We'll put it in the rough-dried box: it may come out next year;
So, if you're waking, call me, call me early, mother dear.
"OUGHT OLIVER CROMWELL TO HAVE A STATUE?"
This dispute may be easily settled as follows:—In the Great Hall of the Ducal Palace, at Venice, are the portraits of all the Doges, except Marino Faliero, whose place is occupied by a frame, enclosing a black curtain, inscribed, "Hic locus est Marini Faliero decapitati pro criminibus." In like manner, in the new Houses of Parliament, we suggest that Cromwell's place should be filled by an empty pedestal, on which might be written, "Here Oliver Cromwell would have been, had he deserved it." As the villains of one age are generally the heroes of the next, in another hundred years the whole nation may set up a statue to him unanimously, and then the place will be ready.
THE FARCE ASSURANCE COMPANY.
Professor Bachhoffner, of the Royal Polytechnic Institution, has submitted a plan to the managers of the different theatres, whereby the ill-effects resulting from the summary damnation of various farces may be avoided. He proposes to erect a gasometer, contiguous to each theatre, to be filled, on the first nights of comic dramas, with laughing gas, which, being distributed through various ventilators, at the last bars of the overture, will keep the audience in screams of cachinnation throughout the performance; so that the papers can conscientiously speak of "peals of laughter," and "hurricanes of applause." By the same means, the talented Professor also proposes to turn on carbonic acid gas, diluted with atmospheric air, to depress the spirits, for serious five-act legitimacy, and induce sleep.
THINGS TO BE BORNE IN MIND IN JUNE.
If you go down to Ascot races on an old Norwich coach, at twenty shillings a head, when you leave it and get on the course, say, "a man you know (the coachman) brought you down on his drag (the coach)." In going home be careful to conceal yourself, that you may not be discovered jolly, pelting open landaus with pin-cushions, or making a banner of your pocket-handkerchief tied to a walking-stick.
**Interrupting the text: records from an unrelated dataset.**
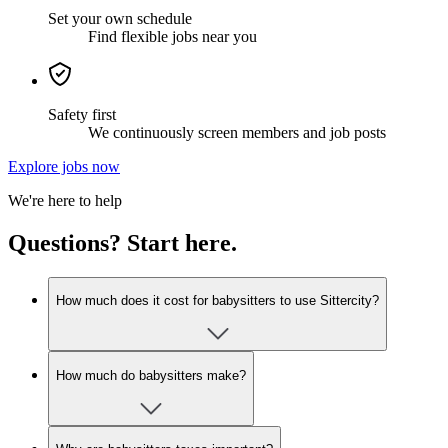
Set your own schedule
Find flexible jobs near you
Safety first
We continuously screen members and job posts
Explore jobs now
We're here to help
Questions? Start here.
How much does it cost for babysitters to use Sittercity?
How much do babysitters make?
Do not go up to carriages whose inmates you know until the race is over: you will then get lunch, and will not be asked by the girls to join a sweepstakes, which never pays.
If not in funds, hide at home, on the Derby day; and when you go out at night declare you never saw a better race. The position of the horses may be read for nothing on the pen-and-ink placard outside the Globe and Sun offices.
The angler this month will find fish most abundant at Blackwall and Greenwich. Almost all sorts may be readily taken with brown bread and butter.